An explosive audit report has unearthed a massive financial black hole within Kenya’s digital revenue system, revealing that over Ksh44.8 billion collected through the eCitizen platform cannot be accounted for. The missing funds raise serious questions about systemic failures in transparency, oversight, and possible collusion.
Auditor General Nancy Gathungu’s report for the financial year ending June 30, 2024, details glaring discrepancies between revenue statements and actual receipts from ministries and state agencies. The report flagged opaque transactions, missing bank records, and unsanctioned accounts that allegedly facilitated the diversion of public funds. “Receipts totalling Ksh44.8 billion remain unverified, with variances across all ledgers,” Gathungu warned.

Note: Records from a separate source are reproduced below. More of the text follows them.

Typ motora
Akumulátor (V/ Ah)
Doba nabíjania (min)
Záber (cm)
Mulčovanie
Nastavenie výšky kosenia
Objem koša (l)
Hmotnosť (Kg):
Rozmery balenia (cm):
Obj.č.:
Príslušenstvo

In addition, at least Ksh144 million is reported missing from key state departments, including NTSA and the Ministry of Lands. Several MDAs reportedly lacked proper records, failed to submit reconciled statements, and operated outside structured Treasury oversight. Some funds were retained instead of being deposited in the Consolidated Fund, directly breaching Article 206 of the Constitution.
The eCitizen platform is operated by a private consortium—ECS—comprising Webmasters Kenya, Pesaflow, and Olive Tree Media. Despite managing billions in public funds, no valid service-level agreements exist with these providers. Treasury also lost full operational control after its agreement with Safaricom lapsed in June 2023.
Parliament has since launched an inquiry, with the ICT and Security Committees probing the May 2023 contract that allows vendors to dismantle the system and exempts them from legal liability. MPs plan to summon Treasury PS Chris Kiptoo to explain why billions vanished without trace.
As the dust settles, Kenyans are left wondering: who really controls the eCitizen cash cow—and how deep does this digital looting go?